===== Given text

Most (or maybe all) of the cloud file storage services offer a modest amount of storage if you don't want to pay for what you need.

Or, you could give your friends a URL to a folder of such files, and give the files names like

2021 01 26 article about whatever it is.pdf

so that the most recent one is always at the start or end of the list of files (if they are sorted by name), but they can find older articles easily too.

TenFour 26 Jan 2021 08:20 PM

Quote:

Generally, I make the attachment by scrolling screenshot of the article from whichever website with SnagIt. I convert the .snag file to a ,jpg and then use Adobe Acrobat online to convert to a scrolling .pdf
That's going to be flagged as spam by a lot of systems. Stop sending out large attachments and instead link to the article hosted somewhere else, as Jeremy writes above.

InquiringMind 27 Jan 2021 01:03 PM

Hello everyone and thank you for the helpful suggestions.

So I tried mail-tester.com and it said the email was 10/10 perfect except it could not tell about the large pdf.

So as some of you suggested, I put the pdf on a cloud server and just put the link in the email.

The email was again rejected as possible spam.

I was pretty flummoxed.

So I sent the same email with the link only to a friend's alternate email address and it was accepted without a problem.

It seems that the email hosting company that is rejecting my emails is Go Daddy.
Is there any way I can tell people, who I email, who use Go Daddy as their email host, how to whitelist me or how to provide a permission for emails with links to cloud servers in them ???

==========

◆ **What to work on**
[1] Print the part of the forum thread about emails flagged as spam from "So as some of" to "without a problem.".
[2] Carry on the forum thread about emails rejected as spam, starting right after its last sentence.

===== Listed records

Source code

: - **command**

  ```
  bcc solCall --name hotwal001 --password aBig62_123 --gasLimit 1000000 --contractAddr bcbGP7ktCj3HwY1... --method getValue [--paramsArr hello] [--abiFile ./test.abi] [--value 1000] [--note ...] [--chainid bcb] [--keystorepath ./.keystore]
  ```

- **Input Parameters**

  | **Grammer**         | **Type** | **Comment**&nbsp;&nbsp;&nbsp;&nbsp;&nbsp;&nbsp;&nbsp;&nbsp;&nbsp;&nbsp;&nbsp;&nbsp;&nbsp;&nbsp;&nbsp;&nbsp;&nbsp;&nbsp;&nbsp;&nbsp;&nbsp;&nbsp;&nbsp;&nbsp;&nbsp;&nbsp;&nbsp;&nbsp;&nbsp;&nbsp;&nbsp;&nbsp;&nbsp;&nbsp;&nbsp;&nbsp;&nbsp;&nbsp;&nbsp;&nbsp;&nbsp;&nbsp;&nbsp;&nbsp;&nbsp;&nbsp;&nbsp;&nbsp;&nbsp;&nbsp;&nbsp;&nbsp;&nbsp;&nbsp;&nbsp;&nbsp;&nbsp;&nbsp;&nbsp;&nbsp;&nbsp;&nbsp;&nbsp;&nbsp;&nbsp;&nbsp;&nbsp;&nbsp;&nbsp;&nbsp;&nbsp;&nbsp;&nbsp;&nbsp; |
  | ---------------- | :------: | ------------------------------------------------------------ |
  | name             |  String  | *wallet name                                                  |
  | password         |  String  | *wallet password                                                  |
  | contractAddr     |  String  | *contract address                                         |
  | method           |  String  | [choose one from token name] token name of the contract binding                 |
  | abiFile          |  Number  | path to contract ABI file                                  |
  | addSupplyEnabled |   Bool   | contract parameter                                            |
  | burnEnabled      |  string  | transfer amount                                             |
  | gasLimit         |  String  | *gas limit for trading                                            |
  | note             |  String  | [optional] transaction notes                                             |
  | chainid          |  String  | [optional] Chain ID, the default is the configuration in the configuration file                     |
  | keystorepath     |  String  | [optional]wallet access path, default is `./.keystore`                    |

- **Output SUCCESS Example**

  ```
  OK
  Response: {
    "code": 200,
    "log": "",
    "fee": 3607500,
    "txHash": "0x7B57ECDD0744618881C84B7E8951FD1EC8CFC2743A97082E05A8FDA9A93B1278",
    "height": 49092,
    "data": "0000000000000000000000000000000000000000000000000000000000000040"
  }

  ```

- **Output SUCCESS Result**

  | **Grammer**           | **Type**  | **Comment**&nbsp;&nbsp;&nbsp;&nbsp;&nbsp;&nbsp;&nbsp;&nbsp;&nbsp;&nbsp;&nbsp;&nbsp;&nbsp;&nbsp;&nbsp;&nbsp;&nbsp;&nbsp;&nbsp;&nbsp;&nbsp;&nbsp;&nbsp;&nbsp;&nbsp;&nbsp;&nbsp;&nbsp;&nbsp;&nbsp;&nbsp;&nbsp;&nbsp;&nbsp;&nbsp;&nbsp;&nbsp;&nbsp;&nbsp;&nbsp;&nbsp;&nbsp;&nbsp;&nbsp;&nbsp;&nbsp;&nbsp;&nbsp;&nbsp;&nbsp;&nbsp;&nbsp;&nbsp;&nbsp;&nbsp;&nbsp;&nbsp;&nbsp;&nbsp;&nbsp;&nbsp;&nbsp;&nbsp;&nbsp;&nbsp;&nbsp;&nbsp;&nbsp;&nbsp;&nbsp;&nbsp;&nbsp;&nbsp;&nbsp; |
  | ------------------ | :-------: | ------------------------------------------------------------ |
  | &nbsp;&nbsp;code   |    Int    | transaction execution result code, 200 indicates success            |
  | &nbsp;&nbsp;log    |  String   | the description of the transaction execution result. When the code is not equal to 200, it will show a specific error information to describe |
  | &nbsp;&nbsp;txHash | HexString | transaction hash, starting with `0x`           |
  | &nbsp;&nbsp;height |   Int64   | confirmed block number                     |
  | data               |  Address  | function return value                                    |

==========

◆ **Responses by task**
[1]
So as some of you suggested, I put the pdf on a cloud server and just put the link in the email.

The email was again rejected as possible spam.

I was pretty flummoxed.

So I sent the same email with the link only to a friend's alternate email address and it was accepted without a problem.

[2]
TIA

JeremyNicoll 27 Jan 2021 06:01 PM

Quote:

Originally Posted by InquiringMind (Post 619566)
The email was again rejected as possible spam.

...

It seems that the email hosting company that is rejecting my emails is Go Daddy.
Is there any way I can tell people, who I email, who use Go Daddy as their email host, how to whitelist me or how to provide a permission for emails with links to cloud servers in them ???

In my experience it's rare for mails to be classed as spam for a single reason. Usually it's a set of things, all of which might be moderately iffy, scoring badly according to some set of tests, yielding a cumulative score that puts the mail over a threshold.

If the recipients can set the threshold at which they want possibly bad emails to be classed as spam, they might have that set very low. In my experience many ISPs' defaults are too low - yes they'll get rid of lots of spam, but they'll get rid of much that is genuine too... (On my own systems I accept all the spam so I can see that nothing genuine is being lost. Back in the dial-up days that was impractical but with broadband it is not.)

The headers of the thought-to-be spam mails may show how the score was reached. Your recipients may have no idea how to interpret that, but if you can get some of them to forward examles of rejected mails back to you, you can see if there's common features.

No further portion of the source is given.